I was always taught that the 10 commandments were what moses brought down from the mountain. And people usually display them in tablet form in there houses and other places. If you asked most people they would agree that what moses brought down from the mountain on the tablets were the 10 commandments. Now the first commandments that god supposedly gave to the jewish nation were the ones that said do not commit adultery, do not kill, do not steal, do not bear false witness, honour thy father and mother and so on. At the point of giving the 10th commandment the children of israel ran away because of all the noise and stuff coming from the mountain. They told moses that they didn't want to hear god anymore because the were scared and he should go back and get the rest of the commandments. So he did and god continues to give moses other commandments. So if the children of israel hadn't ran away we would have more than 10 commandments. god continues to give out commandments in the remaining part of Exodus 20 and the commandments don't stop until chapter 24 of Exodus. So we could well have had "the 147 commandments". Moses is instructed to come up the mountain in chapter and god gives him a bunch more commandments all the way over to chapter 31. And as you probably well know moses destroys the tablets because of the golden calf incident. Well along about chapter 34 moses is instructed to come back up the mountain and god gives him ten commandments:
(1)Thou can only worship god.
(2)Do not make any graven images.
(3)The feast of unleavened bread shalt thou keep.
(4)All that openeth the matrix is mine.
(5)Six days thou shalt work, but on the seventh day thou shalt rest.
(6)And thou shalt observe the feast of weeks, of the firstfruits of wheat harvest, and the feast of ingathering at the year's end.
(7)Thrice in the year shall all your menchildren appear before the LORD God.
(8)Thou shalt not offer the blood of my sacrifice with leaven; neither shall the sacrifice of the feast of the passover be left unto the morning.
(9)The first of the firstfruits of thy land thou shalt bring unto the house of the LORD thy God.
(10)Thou shalt not seethe a kid in his mother's milk.
Then the following happens: "And the lord said unto moses, Write thou these words: for after the tenor of these words I have made a covenant with thee and with israel. And he was there with the lord forty days and forty nights; he did neither eat bread, nor drink water. And he wrote upon the tables the words of the covenant, the ten commandments".
What did that last sentence say? The ten commandments. That was what was on the tablets moses brought down off the mountains, not the other stuff about adultry, killing, stealing and all the others. But religious people still claim something else as the 10 commandments. Of course jesus didn't call them the 10 commandments but only. the commandments. But religion has made the 10 commandments a contradiction. me, I'm a agnostic and don't know if I can believe any of this stuff.

Timbo said...

Jesus, being the successor to Moses and the author of a new religion had the authority to make those changes to his new religion.

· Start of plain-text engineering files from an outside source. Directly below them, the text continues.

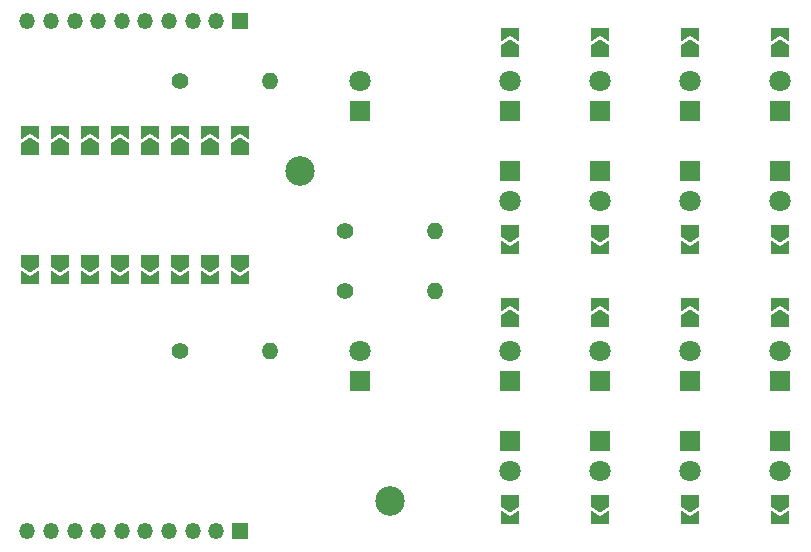
<source format=gbs>
%TF.GenerationSoftware,KiCad,Pcbnew,7.0.8*%
%TF.CreationDate,2023-10-07T23:44:30-07:00*%
%TF.ProjectId,htpm_control_module_display,6874706d-5f63-46f6-9e74-726f6c5f6d6f,1*%
%TF.SameCoordinates,Original*%
%TF.FileFunction,Soldermask,Bot*%
%TF.FilePolarity,Negative*%
%FSLAX46Y46*%
G04 Gerber Fmt 4.6, Leading zero omitted, Abs format (unit mm)*
G04 Created by KiCad (PCBNEW 7.0.8) date 2023-10-07 23:44:30*
%MOMM*%
%LPD*%
G01*
G04 APERTURE LIST*
G04 Aperture macros list*
%AMFreePoly0*
4,1,6,1.000000,0.000000,0.500000,-0.750000,-0.500000,-0.750000,-0.500000,0.750000,0.500000,0.750000,1.000000,0.000000,1.000000,0.000000,$1*%
%AMFreePoly1*
4,1,6,0.500000,-0.750000,-0.650000,-0.750000,-0.150000,0.000000,-0.650000,0.750000,0.500000,0.750000,0.500000,-0.750000,0.500000,-0.750000,$1*%
G04 Aperture macros list end*
%ADD10R,1.800000X1.800000*%
%ADD11C,1.800000*%
%ADD12C,1.400000*%
%ADD13O,1.400000X1.400000*%
%ADD14R,1.350000X1.350000*%
%ADD15O,1.350000X1.350000*%
%ADD16C,2.500000*%
%ADD17FreePoly0,90.000000*%
%ADD18FreePoly1,90.000000*%
%ADD19FreePoly0,270.000000*%
%ADD20FreePoly1,270.000000*%
G04 APERTURE END LIST*
D10*
%TO.C,D15*%
X154940000Y-111760000D03*
D11*
X154940000Y-114300000D03*
%TD*%
D10*
%TO.C,D2*%
X142240000Y-106680000D03*
D11*
X142240000Y-104140000D03*
%TD*%
D12*
%TO.C,R1*%
X127000000Y-81280000D03*
D13*
X134620000Y-81280000D03*
%TD*%
D10*
%TO.C,D1*%
X142240000Y-83820000D03*
D11*
X142240000Y-81280000D03*
%TD*%
D10*
%TO.C,D12*%
X162560000Y-106680000D03*
D11*
X162560000Y-104140000D03*
%TD*%
D10*
%TO.C,D5*%
X170180000Y-83820000D03*
D11*
X170180000Y-81280000D03*
%TD*%
D10*
%TO.C,D6*%
X177800000Y-83820000D03*
D11*
X177800000Y-81280000D03*
%TD*%
D10*
%TO.C,D8*%
X162560000Y-88900000D03*
D11*
X162560000Y-91440000D03*
%TD*%
D10*
%TO.C,D17*%
X170180000Y-111760000D03*
D11*
X170180000Y-114300000D03*
%TD*%
D14*
%TO.C,J1*%
X132080000Y-76200000D03*
D15*
X130080000Y-76200000D03*
X128080000Y-76200000D03*
X126080000Y-76200000D03*
X124080000Y-76200000D03*
X122080000Y-76200000D03*
X120080000Y-76200000D03*
X118080000Y-76200000D03*
X116080000Y-76200000D03*
X114080000Y-76200000D03*
%TD*%
D16*
%TO.C,H2*%
X144780000Y-116840000D03*
%TD*%
D12*
%TO.C,R3*%
X140970000Y-99060000D03*
D13*
X148590000Y-99060000D03*
%TD*%
D10*
%TO.C,D14*%
X177800000Y-106680000D03*
D11*
X177800000Y-104140000D03*
%TD*%
D10*
%TO.C,D10*%
X177800000Y-88900000D03*
D11*
X177800000Y-91440000D03*
%TD*%
D10*
%TO.C,D4*%
X162560000Y-83820000D03*
D11*
X162560000Y-81280000D03*
%TD*%
D10*
%TO.C,D3*%
X154940000Y-83820000D03*
D11*
X154940000Y-81280000D03*
%TD*%
D10*
%TO.C,D16*%
X162560000Y-111760000D03*
D11*
X162560000Y-114300000D03*
%TD*%
D10*
%TO.C,D18*%
X177800000Y-111760000D03*
D11*
X177800000Y-114300000D03*
%TD*%
D10*
%TO.C,D9*%
X170180000Y-88900000D03*
D11*
X170180000Y-91440000D03*
%TD*%
D10*
%TO.C,D13*%
X170180000Y-106680000D03*
D11*
X170180000Y-104140000D03*
%TD*%
D14*
%TO.C,J2*%
X132080000Y-119380000D03*
D15*
X130080000Y-119380000D03*
X128080000Y-119380000D03*
X126080000Y-119380000D03*
X124080000Y-119380000D03*
X122080000Y-119380000D03*
X120080000Y-119380000D03*
X118080000Y-119380000D03*
X116080000Y-119380000D03*
X114080000Y-119380000D03*
%TD*%
D16*
%TO.C,H1*%
X137160000Y-88900000D03*
%TD*%
D10*
%TO.C,D11*%
X154940000Y-106680000D03*
D11*
X154940000Y-104140000D03*
%TD*%
D12*
%TO.C,R4*%
X140970000Y-93980000D03*
D13*
X148590000Y-93980000D03*
%TD*%
D12*
%TO.C,R2*%
X127000000Y-104140000D03*
D13*
X134620000Y-104140000D03*
%TD*%
D10*
%TO.C,D7*%
X154940000Y-88900000D03*
D11*
X154940000Y-91440000D03*
%TD*%
D17*
%TO.C,JP25*%
X132080000Y-87085000D03*
D18*
X132080000Y-85635000D03*
%TD*%
D17*
%TO.C,JP26*%
X129540000Y-87085000D03*
D18*
X129540000Y-85635000D03*
%TD*%
D19*
%TO.C,JP14*%
X162560000Y-116840000D03*
D20*
X162560000Y-118290000D03*
%TD*%
D17*
%TO.C,JP30*%
X119380000Y-87085000D03*
D18*
X119380000Y-85635000D03*
%TD*%
D19*
%TO.C,JP15*%
X170180000Y-116840000D03*
D20*
X170180000Y-118290000D03*
%TD*%
D19*
%TO.C,JP22*%
X127000000Y-96520000D03*
D20*
X127000000Y-97970000D03*
%TD*%
D19*
%TO.C,JP18*%
X116840000Y-96520000D03*
D20*
X116840000Y-97970000D03*
%TD*%
D17*
%TO.C,JP28*%
X124460000Y-87085000D03*
D18*
X124460000Y-85635000D03*
%TD*%
D17*
%TO.C,JP29*%
X121920000Y-87085000D03*
D18*
X121920000Y-85635000D03*
%TD*%
D19*
%TO.C,JP20*%
X121920000Y-96520000D03*
D20*
X121920000Y-97970000D03*
%TD*%
D17*
%TO.C,JP27*%
X127000000Y-87085000D03*
D18*
X127000000Y-85635000D03*
%TD*%
D17*
%TO.C,JP12*%
X177800000Y-101600000D03*
D18*
X177800000Y-100150000D03*
%TD*%
D19*
%TO.C,JP24*%
X132080000Y-96520000D03*
D20*
X132080000Y-97970000D03*
%TD*%
D17*
%TO.C,JP11*%
X170180000Y-101600000D03*
D18*
X170180000Y-100150000D03*
%TD*%
D19*
%TO.C,JP13*%
X154940000Y-116840000D03*
D20*
X154940000Y-118290000D03*
%TD*%
D19*
%TO.C,JP8*%
X177800000Y-93980000D03*
D20*
X177800000Y-95430000D03*
%TD*%
D19*
%TO.C,JP5*%
X154940000Y-93980000D03*
D20*
X154940000Y-95430000D03*
%TD*%
D17*
%TO.C,JP2*%
X162560000Y-78740000D03*
D18*
X162560000Y-77290000D03*
%TD*%
D17*
%TO.C,JP32*%
X114300000Y-87085000D03*
D18*
X114300000Y-85635000D03*
%TD*%
D17*
%TO.C,JP3*%
X170180000Y-78740000D03*
D18*
X170180000Y-77290000D03*
%TD*%
D17*
%TO.C,JP31*%
X116840000Y-87085000D03*
D18*
X116840000Y-85635000D03*
%TD*%
D19*
%TO.C,JP21*%
X124460000Y-96520000D03*
D20*
X124460000Y-97970000D03*
%TD*%
D17*
%TO.C,JP9*%
X154940000Y-101600000D03*
D18*
X154940000Y-100150000D03*
%TD*%
D19*
%TO.C,JP16*%
X177800000Y-116840000D03*
D20*
X177800000Y-118290000D03*
%TD*%
D17*
%TO.C,JP10*%
X162560000Y-101600000D03*
D18*
X162560000Y-100150000D03*
%TD*%
D17*
%TO.C,JP4*%
X177800000Y-78740000D03*
D18*
X177800000Y-77290000D03*
%TD*%
D19*
%TO.C,JP6*%
X162560000Y-93980000D03*
D20*
X162560000Y-95430000D03*
%TD*%
D19*
%TO.C,JP19*%
X119380000Y-96520000D03*
D20*
X119380000Y-97970000D03*
%TD*%
D19*
%TO.C,JP23*%
X129540000Y-96520000D03*
D20*
X129540000Y-97970000D03*
%TD*%
D19*
%TO.C,JP7*%
X170180000Y-93980000D03*
D20*
X170180000Y-95430000D03*
%TD*%
D19*
%TO.C,JP17*%
X114300000Y-96520000D03*
D20*
X114300000Y-97970000D03*
%TD*%
D17*
%TO.C,JP1*%
X154940000Y-78740000D03*
D18*
X154940000Y-77290000D03*
%TD*%
M02*

</source>
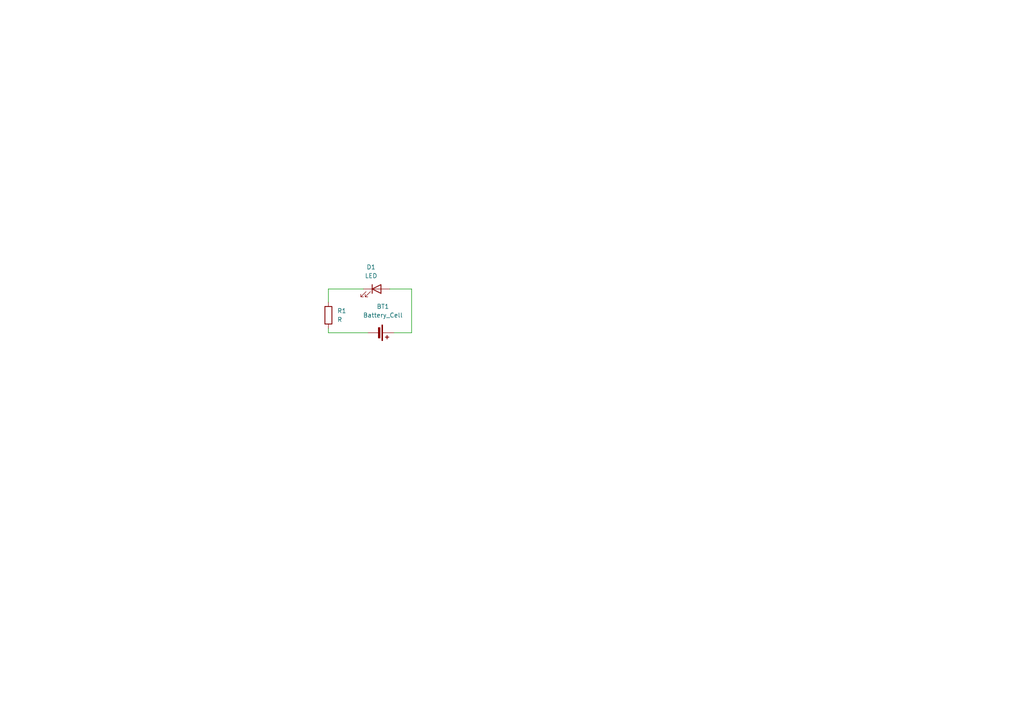
<source format=kicad_sch>
(kicad_sch
	(version 20231120)
	(generator "eeschema")
	(generator_version "8.0")
	(uuid "bd601da0-88f3-407d-930f-010dbabdcbb8")
	(paper "A4")
	(title_block
		(date "2025-01-28")
	)
	
	(wire
		(pts
			(xy 119.38 83.82) (xy 113.03 83.82)
		)
		(stroke
			(width 0)
			(type default)
		)
		(uuid "3c3331a3-59f1-4d95-bbf0-31d0159031e9")
	)
	(wire
		(pts
			(xy 95.25 96.52) (xy 106.68 96.52)
		)
		(stroke
			(width 0)
			(type default)
		)
		(uuid "50a720e2-ee6e-416a-8fd7-ff89491c7e3c")
	)
	(wire
		(pts
			(xy 105.41 83.82) (xy 95.25 83.82)
		)
		(stroke
			(width 0)
			(type default)
		)
		(uuid "6587fecb-c0ad-4490-8b89-588a5e44e182")
	)
	(wire
		(pts
			(xy 114.3 96.52) (xy 119.38 96.52)
		)
		(stroke
			(width 0)
			(type default)
		)
		(uuid "6fd21aac-c0d6-454e-80e0-810bb3977d28")
	)
	(wire
		(pts
			(xy 95.25 95.25) (xy 95.25 96.52)
		)
		(stroke
			(width 0)
			(type default)
		)
		(uuid "b89a64d4-0863-4787-8214-f9df83d2b492")
	)
	(wire
		(pts
			(xy 95.25 83.82) (xy 95.25 87.63)
		)
		(stroke
			(width 0)
			(type default)
		)
		(uuid "e68b4317-75b5-45b9-a93b-44013b3f555b")
	)
	(wire
		(pts
			(xy 119.38 96.52) (xy 119.38 83.82)
		)
		(stroke
			(width 0)
			(type default)
		)
		(uuid "ee5262ff-fe80-444a-a076-e02f02c1715d")
	)
	(symbol
		(lib_id "Device:Battery_Cell")
		(at 109.22 96.52 270)
		(unit 1)
		(exclude_from_sim no)
		(in_bom yes)
		(on_board yes)
		(dnp no)
		(fields_autoplaced yes)
		(uuid "149c850e-4ccb-427d-9bed-377bd7354eea")
		(property "Reference" "BT1"
			(at 111.0615 88.9 90)
			(effects
				(font
					(size 1.27 1.27)
				)
			)
		)
		(property "Value" "Battery_Cell"
			(at 111.0615 91.44 90)
			(effects
				(font
					(size 1.27 1.27)
				)
			)
		)
		(property "Footprint" "FS_3_Global_Footprint_Library:MS621FE-FL11E_SEC"
			(at 110.744 96.52 90)
			(effects
				(font
					(size 1.27 1.27)
				)
				(hide yes)
			)
		)
		(property "Datasheet" "~"
			(at 110.744 96.52 90)
			(effects
				(font
					(size 1.27 1.27)
				)
				(hide yes)
			)
		)
		(property "Description" "Single-cell battery"
			(at 109.22 96.52 0)
			(effects
				(font
					(size 1.27 1.27)
				)
				(hide yes)
			)
		)
		(pin "1"
			(uuid "2f32ee8f-8a8c-4fdb-8621-5d6fb22897a9")
		)
		(pin "2"
			(uuid "97c461dc-4e5c-48b0-92fb-5aa237e05fe6")
		)
		(instances
			(project ""
				(path "/bd601da0-88f3-407d-930f-010dbabdcbb8"
					(reference "BT1")
					(unit 1)
				)
			)
		)
	)
	(symbol
		(lib_id "Device:LED")
		(at 109.22 83.82 0)
		(unit 1)
		(exclude_from_sim no)
		(in_bom yes)
		(on_board yes)
		(dnp no)
		(fields_autoplaced yes)
		(uuid "ae82903c-6de7-41fe-8fc9-04eb42d6e80b")
		(property "Reference" "D1"
			(at 107.6325 77.47 0)
			(effects
				(font
					(size 1.27 1.27)
				)
			)
		)
		(property "Value" "LED"
			(at 107.6325 80.01 0)
			(effects
				(font
					(size 1.27 1.27)
				)
			)
		)
		(property "Footprint" "LED_SMD:LED_0805_2012Metric_Pad1.15x1.40mm_HandSolder"
			(at 109.22 83.82 0)
			(effects
				(font
					(size 1.27 1.27)
				)
				(hide yes)
			)
		)
		(property "Datasheet" "~"
			(at 109.22 83.82 0)
			(effects
				(font
					(size 1.27 1.27)
				)
				(hide yes)
			)
		)
		(property "Description" "Light emitting diode"
			(at 109.22 83.82 0)
			(effects
				(font
					(size 1.27 1.27)
				)
				(hide yes)
			)
		)
		(pin "1"
			(uuid "f5ecc438-5bcf-4b6a-9c90-f3fc727eea68")
		)
		(pin "2"
			(uuid "e539010a-babc-4b74-b116-c520875aa5da")
		)
		(instances
			(project ""
				(path "/bd601da0-88f3-407d-930f-010dbabdcbb8"
					(reference "D1")
					(unit 1)
				)
			)
		)
	)
	(symbol
		(lib_id "Device:R")
		(at 95.25 91.44 0)
		(unit 1)
		(exclude_from_sim no)
		(in_bom yes)
		(on_board yes)
		(dnp no)
		(fields_autoplaced yes)
		(uuid "e85223ae-6237-4af4-b3dc-d41b8d2d9c0a")
		(property "Reference" "R1"
			(at 97.79 90.1699 0)
			(effects
				(font
					(size 1.27 1.27)
				)
				(justify left)
			)
		)
		(property "Value" "R"
			(at 97.79 92.7099 0)
			(effects
				(font
					(size 1.27 1.27)
				)
				(justify left)
			)
		)
		(property "Footprint" "Resistor_SMD:R_0805_2012Metric_Pad1.20x1.40mm_HandSolder"
			(at 93.472 91.44 90)
			(effects
				(font
					(size 1.27 1.27)
				)
				(hide yes)
			)
		)
		(property "Datasheet" "~"
			(at 95.25 91.44 0)
			(effects
				(font
					(size 1.27 1.27)
				)
				(hide yes)
			)
		)
		(property "Description" "Resistor"
			(at 95.25 91.44 0)
			(effects
				(font
					(size 1.27 1.27)
				)
				(hide yes)
			)
		)
		(pin "1"
			(uuid "d34017dd-b2d2-413e-9476-b093c09206d2")
		)
		(pin "2"
			(uuid "1df93b3b-c3d0-472d-acf1-25d6376a45dd")
		)
		(instances
			(project ""
				(path "/bd601da0-88f3-407d-930f-010dbabdcbb8"
					(reference "R1")
					(unit 1)
				)
			)
		)
	)
	(sheet_instances
		(path "/"
			(page "1")
		)
	)
)

</source>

Buddha, Moses, Jesus, Muhammad, etc... were like teachers in school. New teacher new lessons. Your third grade teacher expects you to know addition so she can teach you multiplication.

The spiritual lessons never changed, love God and love your neighbor. But social laws were changed and some carried over like the five or six commandments.

Moses permitted divorce, Jesus forbid it. Jesus also changed the law of the Sabbath which really landed him in hot water with the Jews (Sabbath made for man...).

As far as discrepancies, you try writing a document for the masses and then come back in a hundred or thousand years and see how much has changed. Despite the discrepancies the message is still conveyed.